** Opening DATA LISTING block **

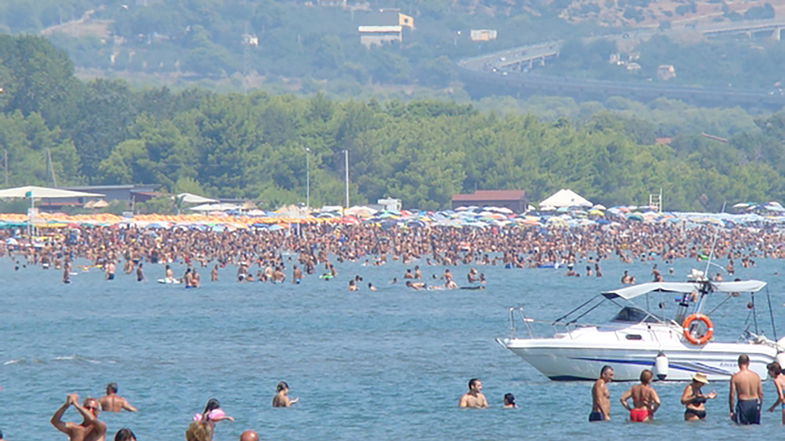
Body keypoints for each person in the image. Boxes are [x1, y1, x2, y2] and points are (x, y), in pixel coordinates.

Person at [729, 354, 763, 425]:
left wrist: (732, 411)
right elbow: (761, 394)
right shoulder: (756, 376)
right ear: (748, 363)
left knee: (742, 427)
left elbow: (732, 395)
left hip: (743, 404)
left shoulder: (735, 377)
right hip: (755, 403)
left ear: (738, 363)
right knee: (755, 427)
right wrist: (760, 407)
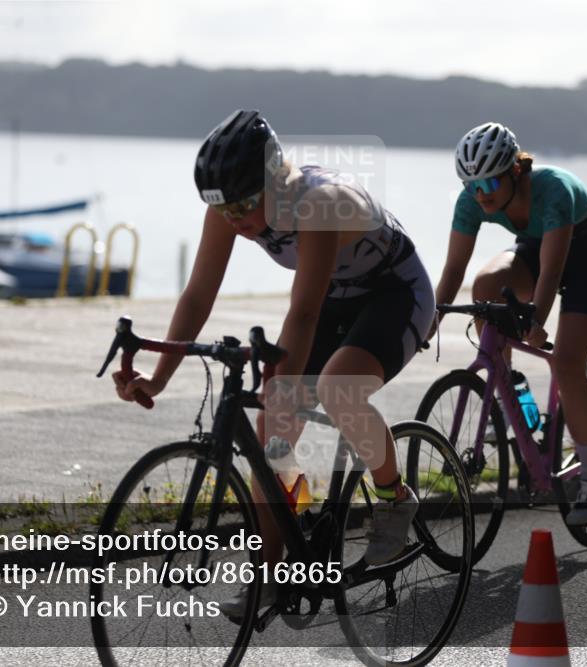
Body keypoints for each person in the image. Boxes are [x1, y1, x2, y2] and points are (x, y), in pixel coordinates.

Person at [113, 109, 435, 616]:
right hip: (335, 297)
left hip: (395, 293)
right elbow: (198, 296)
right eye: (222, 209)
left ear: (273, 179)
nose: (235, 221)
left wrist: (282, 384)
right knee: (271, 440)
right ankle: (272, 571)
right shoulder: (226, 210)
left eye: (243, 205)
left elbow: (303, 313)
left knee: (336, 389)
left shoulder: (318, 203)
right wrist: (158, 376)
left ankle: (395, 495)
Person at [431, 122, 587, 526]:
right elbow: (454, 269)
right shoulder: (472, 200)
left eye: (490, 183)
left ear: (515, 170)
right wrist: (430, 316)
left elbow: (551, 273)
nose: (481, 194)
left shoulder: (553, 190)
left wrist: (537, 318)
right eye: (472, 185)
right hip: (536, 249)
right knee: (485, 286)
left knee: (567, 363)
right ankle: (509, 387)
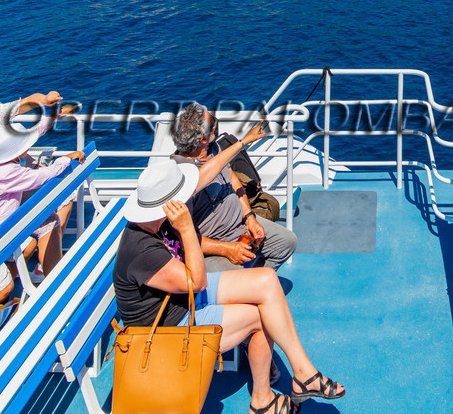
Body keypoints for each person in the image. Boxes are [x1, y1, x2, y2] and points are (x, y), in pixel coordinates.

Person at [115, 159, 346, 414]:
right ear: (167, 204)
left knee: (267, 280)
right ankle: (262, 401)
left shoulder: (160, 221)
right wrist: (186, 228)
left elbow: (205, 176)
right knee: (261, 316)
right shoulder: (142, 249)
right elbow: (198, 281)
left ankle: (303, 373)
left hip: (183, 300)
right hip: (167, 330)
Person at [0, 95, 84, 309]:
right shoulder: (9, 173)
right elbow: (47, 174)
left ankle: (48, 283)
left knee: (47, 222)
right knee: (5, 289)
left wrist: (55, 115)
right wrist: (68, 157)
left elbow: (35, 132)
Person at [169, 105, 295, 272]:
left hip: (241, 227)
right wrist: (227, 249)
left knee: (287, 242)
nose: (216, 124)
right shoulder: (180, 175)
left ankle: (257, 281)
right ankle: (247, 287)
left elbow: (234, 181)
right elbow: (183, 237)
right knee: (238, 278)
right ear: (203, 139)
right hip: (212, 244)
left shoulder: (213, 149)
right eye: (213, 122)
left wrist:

** Closing DATA LISTING block **

- **EXERCISE DESCRIPTION**: The answer is every line of the data, exactly as written, with the pictures dropped.

- **EXERCISE SOLUTION**:
Body keypoints for each person in the image. Boxes are [x1, y1, x2, y2] and points are (x, y), in pixel coordinates.

Person at [729, 354, 763, 425]:
left wrist: (732, 411)
right elbow: (761, 394)
right shoulder: (756, 376)
right ear: (748, 363)
left knee: (742, 427)
left elbow: (732, 395)
left hip: (743, 404)
left shoulder: (735, 377)
right hip: (755, 403)
left ear: (738, 363)
right knee: (755, 427)
right wrist: (760, 407)
Body keypoints for each person in the image. Boxes are [x1, y1, x2, y2] and points are (x, y), in pixel coordinates.

Person at [113, 109, 435, 616]:
right hip: (335, 297)
left hip: (395, 293)
right elbow: (198, 296)
right eye: (222, 209)
left ear: (273, 179)
nose: (235, 221)
left wrist: (282, 384)
right knee: (271, 440)
right ankle: (272, 571)
right shoulder: (226, 210)
left eye: (243, 205)
left elbow: (303, 313)
left knee: (336, 389)
left shoulder: (318, 203)
right wrist: (158, 376)
left ankle: (395, 495)
Person at [431, 122, 587, 526]:
right elbow: (454, 269)
right shoulder: (472, 200)
left eye: (490, 183)
left ear: (515, 170)
right wrist: (430, 316)
left elbow: (551, 273)
nose: (481, 194)
left shoulder: (553, 190)
left wrist: (537, 318)
right eye: (472, 185)
right hip: (536, 249)
right knee: (485, 286)
left knee: (567, 363)
right ankle: (509, 387)
Body keypoints for each person in the image. Boxes are [x1, y1, x2, y2] and points are (x, y), in pixel coordinates.

Person at [115, 159, 346, 414]:
right ear: (167, 204)
left knee: (267, 280)
right ankle: (262, 401)
left shoulder: (160, 221)
right wrist: (186, 228)
left elbow: (205, 176)
right knee: (261, 316)
right shoulder: (142, 249)
right elbow: (198, 281)
left ankle: (303, 373)
left hip: (183, 300)
right hip: (167, 330)
Person at [0, 95, 84, 309]:
right shoulder: (9, 173)
right elbow: (47, 174)
left ankle: (48, 283)
left knee: (47, 222)
right knee: (5, 289)
left wrist: (55, 115)
right wrist: (68, 157)
left elbow: (35, 132)
Person at [169, 105, 295, 272]:
left hip: (241, 227)
right wrist: (227, 249)
left knee: (287, 242)
nose: (216, 124)
right shoulder: (180, 175)
left ankle: (257, 281)
right ankle: (247, 287)
left elbow: (234, 181)
right elbow: (183, 237)
right knee: (238, 278)
right ear: (203, 139)
right hip: (212, 244)
left shoulder: (213, 149)
right eye: (213, 122)
left wrist:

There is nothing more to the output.